第5章 補足
5.1. コンパイラーおよび開発ツールにおける互換性に影響を与える変更
librtkaio が削除される
この更新では、librtkaio ライブラリーが削除されました。このライブラリーは、ファイルへの高パフォーマンスのリアルタイム非同期 I/O アクセスを提供していました。これは、Linux の KAIO (kernel Asynchronous I/O) サポートに基づいています。
削除の結果は以下のようになります。
-
librtkaio を読み込む
LD_PRELOAD
メソッドを使用するアプリケーションは、不明なライブラリーに関する警告を表示し、代わりに librt ライブラリーを読み込み、適切に実行します。 -
librtkaio を読み込む
LD_LIBRARY_PATH
メソッドを使用するアプリケーションは、代わりに librt ライブラリーを読み込んで適切に実行し、警告は表示されません。 -
dlopen()
システムコールを使用するアプリケーションでは、代わりに librtkaio が librt ライブラリーを直接読み込みます。
librtkaio のユーザーには以下のオプションがあります。
- 自身のアプリケーションを変更せずに、上記のフォールバックメカニズムを使用。
- librt ライブラリーを使用するようにアプリケーションのコードを変更。

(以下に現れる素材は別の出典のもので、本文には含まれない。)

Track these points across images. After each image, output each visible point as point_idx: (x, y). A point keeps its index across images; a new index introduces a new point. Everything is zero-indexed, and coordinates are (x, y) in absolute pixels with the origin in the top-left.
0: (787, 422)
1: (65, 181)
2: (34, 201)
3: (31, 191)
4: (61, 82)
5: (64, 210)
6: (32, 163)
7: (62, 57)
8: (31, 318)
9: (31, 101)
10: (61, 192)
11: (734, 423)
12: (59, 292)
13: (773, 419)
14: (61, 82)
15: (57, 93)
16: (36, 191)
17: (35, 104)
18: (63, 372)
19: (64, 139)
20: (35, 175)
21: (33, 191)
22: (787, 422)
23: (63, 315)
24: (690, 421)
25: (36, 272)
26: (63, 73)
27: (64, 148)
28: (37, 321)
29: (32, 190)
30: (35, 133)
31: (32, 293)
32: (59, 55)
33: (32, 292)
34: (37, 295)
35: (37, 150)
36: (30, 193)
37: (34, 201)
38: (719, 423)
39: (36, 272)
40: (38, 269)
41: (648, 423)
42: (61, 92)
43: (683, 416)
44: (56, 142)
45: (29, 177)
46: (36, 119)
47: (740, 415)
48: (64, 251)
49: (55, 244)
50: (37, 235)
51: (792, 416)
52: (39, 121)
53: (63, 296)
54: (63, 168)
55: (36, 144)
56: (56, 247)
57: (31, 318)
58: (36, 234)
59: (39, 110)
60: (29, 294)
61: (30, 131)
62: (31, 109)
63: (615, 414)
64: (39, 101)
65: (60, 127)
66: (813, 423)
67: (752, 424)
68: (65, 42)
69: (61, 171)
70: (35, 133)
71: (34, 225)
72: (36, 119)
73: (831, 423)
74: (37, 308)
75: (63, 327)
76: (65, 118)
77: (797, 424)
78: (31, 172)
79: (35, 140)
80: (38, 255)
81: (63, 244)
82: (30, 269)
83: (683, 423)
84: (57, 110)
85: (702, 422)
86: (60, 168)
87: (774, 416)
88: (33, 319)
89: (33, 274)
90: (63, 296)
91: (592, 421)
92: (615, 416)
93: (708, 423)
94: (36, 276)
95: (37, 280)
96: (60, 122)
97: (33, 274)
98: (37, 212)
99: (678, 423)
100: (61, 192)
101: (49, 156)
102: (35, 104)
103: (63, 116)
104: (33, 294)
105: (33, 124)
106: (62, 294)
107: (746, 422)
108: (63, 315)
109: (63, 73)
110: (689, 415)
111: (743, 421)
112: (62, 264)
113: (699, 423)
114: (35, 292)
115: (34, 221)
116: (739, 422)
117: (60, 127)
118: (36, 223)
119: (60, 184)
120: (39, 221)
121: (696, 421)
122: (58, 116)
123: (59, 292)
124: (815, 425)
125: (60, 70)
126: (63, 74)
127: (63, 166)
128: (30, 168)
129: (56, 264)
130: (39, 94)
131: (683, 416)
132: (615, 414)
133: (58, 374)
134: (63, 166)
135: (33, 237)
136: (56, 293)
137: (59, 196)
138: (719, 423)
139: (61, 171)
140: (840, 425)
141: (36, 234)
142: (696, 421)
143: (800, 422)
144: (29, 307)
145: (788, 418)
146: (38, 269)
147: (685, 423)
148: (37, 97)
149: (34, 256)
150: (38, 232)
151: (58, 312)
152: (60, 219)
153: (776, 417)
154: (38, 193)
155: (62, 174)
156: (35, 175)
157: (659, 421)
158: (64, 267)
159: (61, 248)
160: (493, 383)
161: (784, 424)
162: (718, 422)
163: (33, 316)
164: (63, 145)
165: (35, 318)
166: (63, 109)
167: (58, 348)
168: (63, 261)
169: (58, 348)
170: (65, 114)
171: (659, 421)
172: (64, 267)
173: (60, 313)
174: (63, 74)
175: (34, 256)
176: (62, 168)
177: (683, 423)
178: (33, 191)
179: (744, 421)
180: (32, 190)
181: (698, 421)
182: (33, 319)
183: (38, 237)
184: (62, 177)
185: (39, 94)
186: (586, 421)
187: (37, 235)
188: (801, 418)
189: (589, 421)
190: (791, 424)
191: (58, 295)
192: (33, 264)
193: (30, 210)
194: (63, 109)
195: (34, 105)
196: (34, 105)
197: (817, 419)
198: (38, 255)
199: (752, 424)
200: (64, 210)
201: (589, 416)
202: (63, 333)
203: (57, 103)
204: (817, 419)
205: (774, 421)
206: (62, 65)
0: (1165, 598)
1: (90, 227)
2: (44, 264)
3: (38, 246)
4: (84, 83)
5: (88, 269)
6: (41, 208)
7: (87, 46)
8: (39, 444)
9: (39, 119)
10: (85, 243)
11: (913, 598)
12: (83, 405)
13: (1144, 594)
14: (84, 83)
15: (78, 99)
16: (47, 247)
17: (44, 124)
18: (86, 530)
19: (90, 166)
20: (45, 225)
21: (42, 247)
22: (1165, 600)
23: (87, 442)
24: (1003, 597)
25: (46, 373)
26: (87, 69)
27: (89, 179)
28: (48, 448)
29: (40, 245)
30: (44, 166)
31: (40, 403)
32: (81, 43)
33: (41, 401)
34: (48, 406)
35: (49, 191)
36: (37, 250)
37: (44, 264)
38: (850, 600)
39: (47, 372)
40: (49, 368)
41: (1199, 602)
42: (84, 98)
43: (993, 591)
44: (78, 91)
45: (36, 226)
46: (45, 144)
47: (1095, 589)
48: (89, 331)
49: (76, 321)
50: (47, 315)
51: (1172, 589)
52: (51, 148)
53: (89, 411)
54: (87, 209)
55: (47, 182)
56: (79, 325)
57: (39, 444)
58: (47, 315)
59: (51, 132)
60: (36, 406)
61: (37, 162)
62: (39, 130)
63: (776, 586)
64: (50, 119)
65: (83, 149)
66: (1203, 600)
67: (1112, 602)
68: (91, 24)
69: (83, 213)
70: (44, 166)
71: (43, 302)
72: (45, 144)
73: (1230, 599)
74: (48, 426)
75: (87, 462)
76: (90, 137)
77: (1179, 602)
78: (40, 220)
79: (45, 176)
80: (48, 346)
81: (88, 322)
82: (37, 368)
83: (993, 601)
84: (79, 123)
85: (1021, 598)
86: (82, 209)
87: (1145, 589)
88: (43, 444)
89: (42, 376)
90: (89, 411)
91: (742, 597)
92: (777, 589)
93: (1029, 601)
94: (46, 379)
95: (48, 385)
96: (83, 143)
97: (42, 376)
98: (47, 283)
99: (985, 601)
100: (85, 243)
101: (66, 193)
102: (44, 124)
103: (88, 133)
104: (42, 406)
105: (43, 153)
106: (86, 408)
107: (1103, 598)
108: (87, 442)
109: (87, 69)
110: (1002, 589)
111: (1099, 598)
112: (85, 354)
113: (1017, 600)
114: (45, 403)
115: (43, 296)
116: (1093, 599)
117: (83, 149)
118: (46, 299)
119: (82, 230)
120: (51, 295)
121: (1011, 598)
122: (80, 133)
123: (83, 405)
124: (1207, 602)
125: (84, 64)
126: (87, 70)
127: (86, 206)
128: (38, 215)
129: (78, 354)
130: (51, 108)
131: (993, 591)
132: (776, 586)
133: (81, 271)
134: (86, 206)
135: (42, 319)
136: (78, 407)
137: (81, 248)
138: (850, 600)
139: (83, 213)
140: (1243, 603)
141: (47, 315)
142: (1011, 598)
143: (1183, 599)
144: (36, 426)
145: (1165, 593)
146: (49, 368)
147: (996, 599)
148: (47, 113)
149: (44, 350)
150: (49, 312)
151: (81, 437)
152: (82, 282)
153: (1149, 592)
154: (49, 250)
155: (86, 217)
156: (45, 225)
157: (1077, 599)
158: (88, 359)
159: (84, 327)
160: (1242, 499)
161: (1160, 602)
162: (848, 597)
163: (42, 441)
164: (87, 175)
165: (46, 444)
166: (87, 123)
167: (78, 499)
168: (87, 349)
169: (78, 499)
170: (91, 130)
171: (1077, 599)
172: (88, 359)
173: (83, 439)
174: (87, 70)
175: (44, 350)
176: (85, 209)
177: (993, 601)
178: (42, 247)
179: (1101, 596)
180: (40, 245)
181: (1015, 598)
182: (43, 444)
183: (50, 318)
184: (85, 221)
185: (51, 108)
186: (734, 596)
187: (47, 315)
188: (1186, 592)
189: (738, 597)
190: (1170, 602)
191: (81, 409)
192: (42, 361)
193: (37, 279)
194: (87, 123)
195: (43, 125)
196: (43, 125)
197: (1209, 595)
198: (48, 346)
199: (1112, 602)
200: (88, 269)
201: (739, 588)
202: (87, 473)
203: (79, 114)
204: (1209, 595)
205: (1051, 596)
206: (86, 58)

互換性のある POSIX 準拠 API が提供されます。
- 互換性のある API を提供する libaio ライブラリーを使用するようにアプリケーションのコードを変更。
特定の条件では、librt と libaio の両方が、同じ機能および性能を提供します。
Red Hat 互換性レベルは、libaio パッケージが 2 になります。librtk と削除された librtkaio の場合は 1 です。
詳細は Changes/GLIBC223 librtkaio removal を参照してください。
Sun RPC インターフェイスおよび NIS インターフェイスが glibc
から削除される
glibc
ライブラリーは、新しいアプリケーションに Sun RPC および NIS のインターフェイスを提供しなくなりました。このインターフェイスは、レガシーアプリケーションを実行する場合にのみ利用できるようになりました。開発者は、Sun RPC の代わりに libtirpc
ライブラリー、そして NIS の代わりに libnsl2
ライブラリーを使用するようにアプリケーションを変更する必要があります。アプリケーションは、置換ライブラリーの IPv6 サポートを利用します。
32 ビット Xen の nosegneg
ライブラリーが削除される
glibc
i686 パッケージは、以前は代替の glibc
ビルドに含まれており、負のオフセット (nosegneg
) を使用して、スレッド記述子セグメントレジスターの使用を回避していました。この代替ビルドは、ハードウェアの仮想化サポートを使用せず、フル準仮想化のコストを削除するための最適化として、32 ビットバージョンの Xen Project ハイパーバイザーでのみ使用されます。この代替ビルドはこれ以上使用されず、削除されます。
make
の新しい演算子 !=
を使用すると一部の makefile の既存構文で解釈が異なる
BSD makefile との互換性を高める $(shell …)
関数の代わりに、シェル代入演算子 !=
が GNU make
に追加されました。これにより、variable!=value
のように、感嘆符で終わり、その後に代入が続く名前の変数は、新しいシェル割り当てとして解釈されるようになりました。以前の動作に戻すには、variable! =value
のように、感嘆符の後にスペースを追加します。
演算子と関数の詳細と相違点は、GNU の make
マニュアルを参照してください。
MPI デバッグサポート用 valgrind ライブラリーが削除される
valgrind-openmpi
パッケージが提供する Valgrind の libmpiwrap.so
ラッパーライブラリーが削除されました。このライブラリーにより、MPI (Message Passing Interface) を使用して、Valgrind がプログラムをデバッグできるようになりました。このライブラリーは、以前のバージョンの Red Hat Enterprise Linux の Open MPI 実装バージョンに固有です。
libmpiwrap.so
を使用する場合は、MPI 実装およびバージョンに固有のアップストリームソースから独自のバージョンを構築することが推奨されます。LD_PRELOAD
技術を使用して、カスタムビルドのライブラリーを Valgrind に提供します。
開発用ヘッダーおよび静的ライブラリーが valgrind-devel
から削除される
valgrind-devel
サブパッケージは、カスタムの valgrind ツールを開発する開発ファイルを追加するために使用されていました。このファイルには保証された API がないため、この更新によりこのファイルが削除され、静的なリンクが必要となり、サポート対象外となります。valgrind-devel
パッケージには、valgrind が有効なプログラムや、valgrind.h
、callgrind.h
、drd.h
、helgrind.h
、memcheck.h
などのヘッダーファイルに対する開発ファイルが含まれます。このファイルは安定しており、十分にサポートされます。